Whereas Liberty-produced players used to dominate the national roster between 2004 and 2017, you’d struggle to find any in the last four years, with only Italy-based Kwadwo Asamoah holding down a spot in the Black Stars. But even he, in the twilight of his career, has lost his place, and since 2019, no Liberty player — past or present — has earned a senior national team invite.
That is also a reflection of how Liberty have been a pale shadow of their old selves in recent years. The Scientific Soccer Lads have lost their DNA, with a side that once were perennial top-four campaigners having battled relegation in the last few seasons. They narrowly escaped in four of the past five campaigns, but it was only a matter of time before their good fortune finally ran out.
Now, it has.
When you play with fire, you’re likely to get burnt at some point, and Liberty were made to find that out the hard way. Frustration, mortification and desolation was the order of the day when Liberty hosted King Faisal a week ago on the final matchday of the 2020/21 season.
Andy Sinason, assistant coach for the Dansoman-based club, couldn’t sit through the first half. Endlessly pacing on the touchlines, Sinason’s reaction to every chance Liberty missed — a chance to get that life-saving goal — was to look up to the skies and soliloquise.
But he wasn’t alone.
Sinason’s boss Sellas Tetteh, the experienced tactician appointed in April to steer the club away from the brink, was equally restless. On the pitch, the Liberty players couldn’t do much, either. They desperately needed to win to retain their status as a top-flight team, but Faisal were not ready to indulge them.
Resolute in defence and unwavering in their desire and fighting spirit, Faisal repelled everything thrown at them. As the minutes ticked at the WAFA Park, the tension engulfing Liberty’s bench was palpable; even the fans watching from home could feel it.
The first real opening fell to Maxwell Ansah, who headed wide after being left unmarked in the Faisal box. Sinason, watching on from the bench, had his head in his hands. Prosper Ahiabu went close a few minutes later, deftly controlling the ball on his chest after it had been headed out from a corner-kick. He could only steer his shot wide, however, disappointingly.
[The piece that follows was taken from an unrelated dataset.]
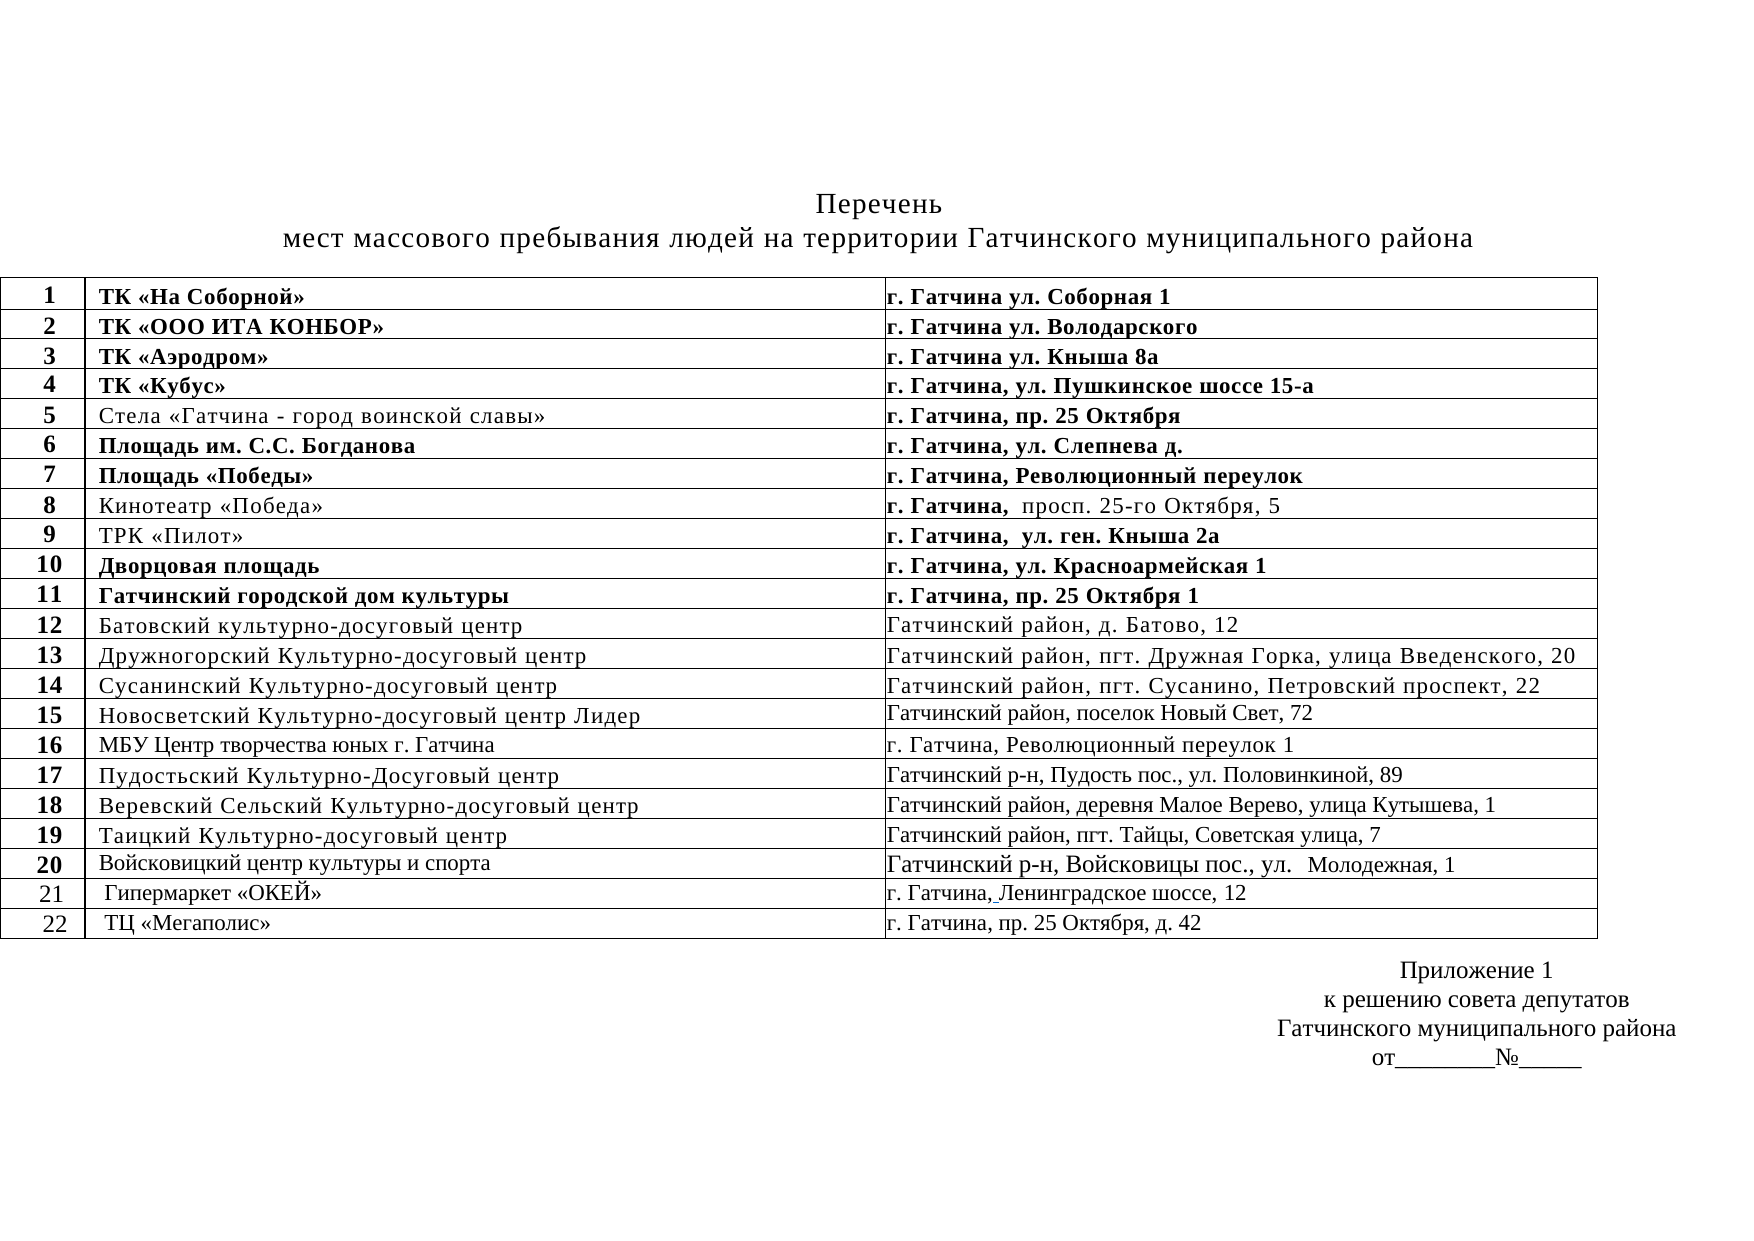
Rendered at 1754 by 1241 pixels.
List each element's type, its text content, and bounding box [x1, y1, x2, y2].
Arguably the best chance of the game, though, fell to Kweku Karikari, after he was played through early in the second half by Ahiabu. The bulky striker timed his run, ensuring he was one-on-one with Faisal goalkeeper Danlad Ibrahim.
It was just not meant to happen, though. Karikari tried to place the ball at the far left but his shot was not only feeble, it also lacked direction, allowing the confident Danlad to parry it away.
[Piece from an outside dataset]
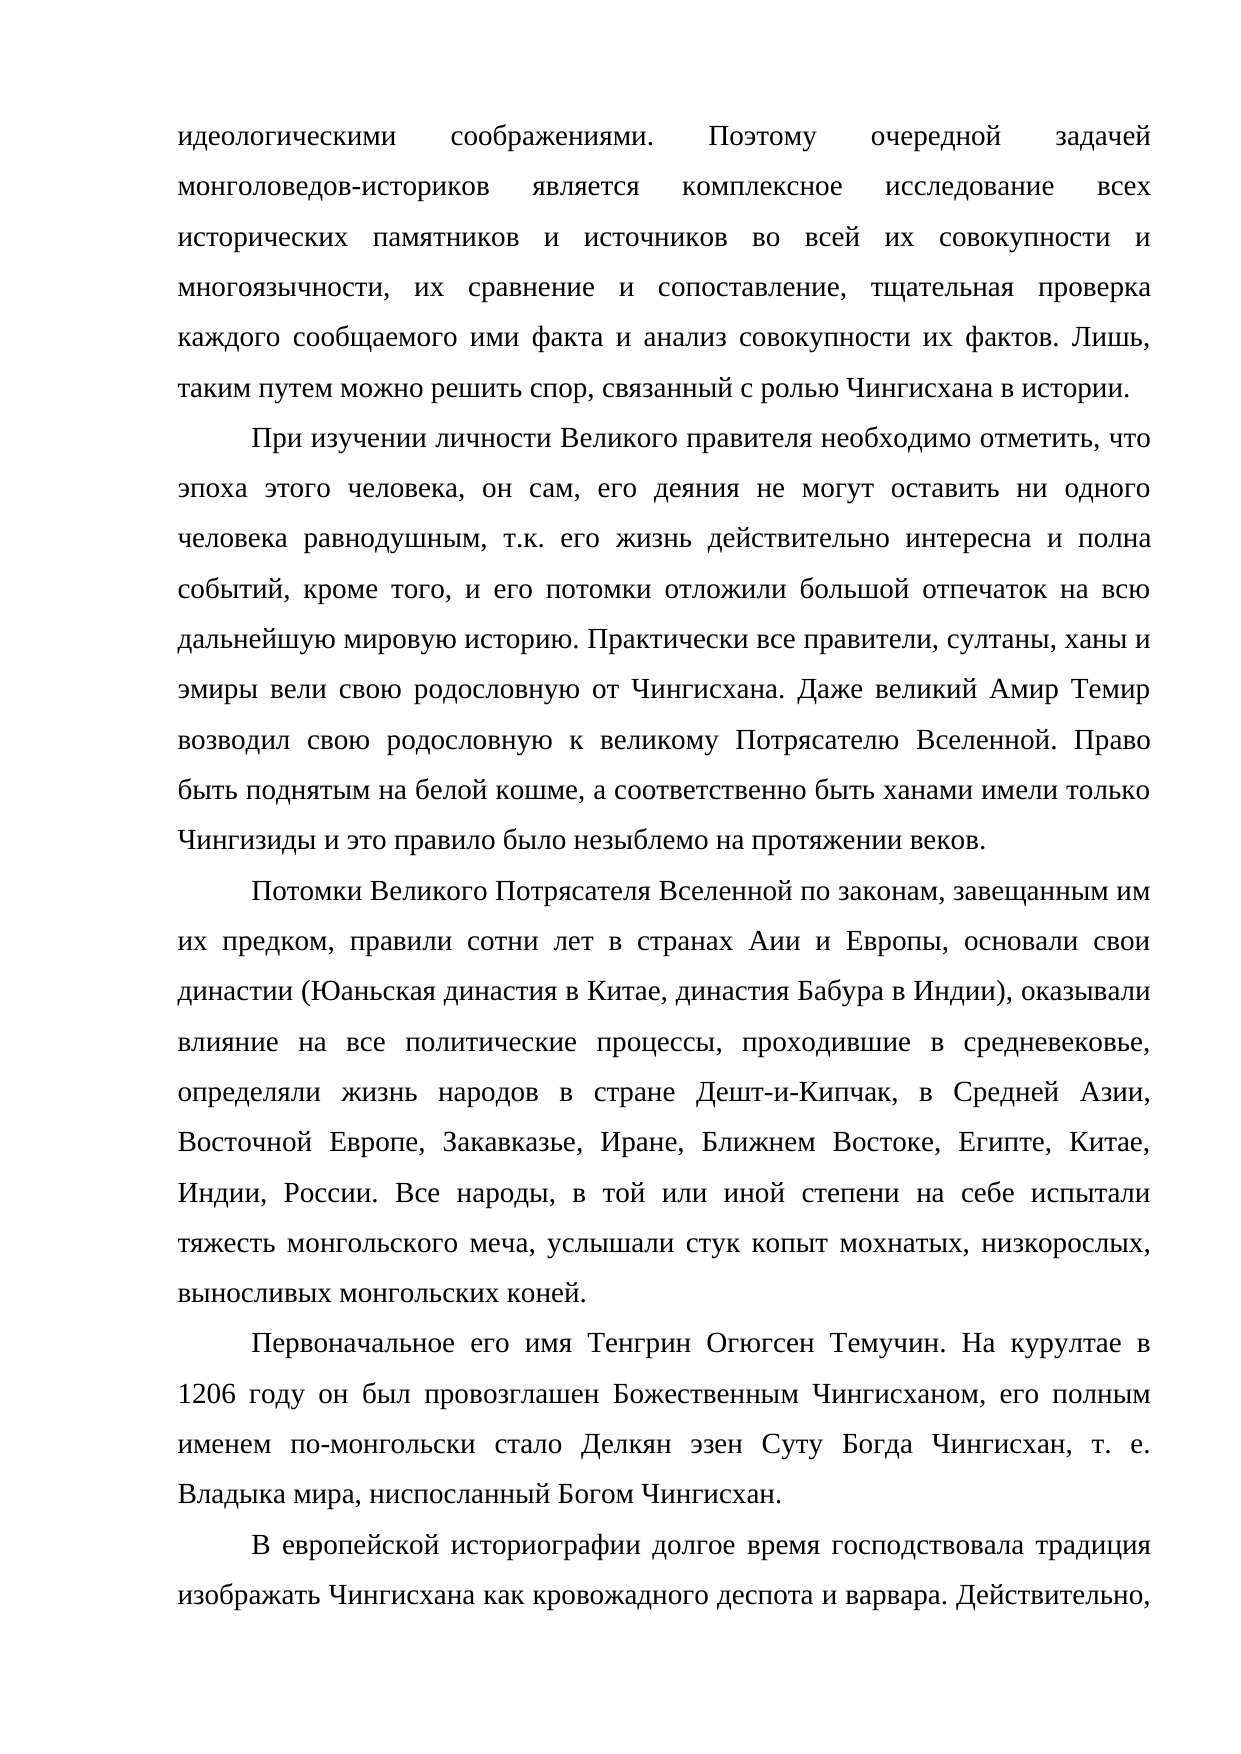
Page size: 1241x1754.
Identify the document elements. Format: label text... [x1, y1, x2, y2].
In such high-pressure matches — a battle for survival, as this one was — there’s always bound to be a hero and/or a fall-guy, and that missed chance put Karikari in the latter category. It ultimately proved costly as Faisal held firm for a goalless draw, securing their own safety. Liberty, on the other hand, will be playing in the Division One League next season, for the first time since getting promoted in the late nineties.
But, perhaps, this is for the best. The club has been steadily drifting away from its ideals and foundations for some time now and their demotion could give them the chance to reflect and reboot.
“At the end of the league, we have to look at our strong points, our weaker points,” Tetteh said, after Liberty’s fate was sealed.
“By doing that, we might identify the kind of players in which positions we need. So really we have drawn again, now we are going back and we shall get some time and think about all those things and come back stronger.”
The zonal classification of the second-tier makes it an arduous task for any team to successfully compete. But Liberty need such adversity, a reminder that nothing is guaranteed in football, to rediscover their mojo.
And through this, they may yet re-emerge as the Liberty we used to know: the team that represented the gold standard in youth development, that had a crystal-clear sense of purpose, that treated us to such beautiful football, and that which Dansoman — and the entire country, as a matter of fact — fell in love with.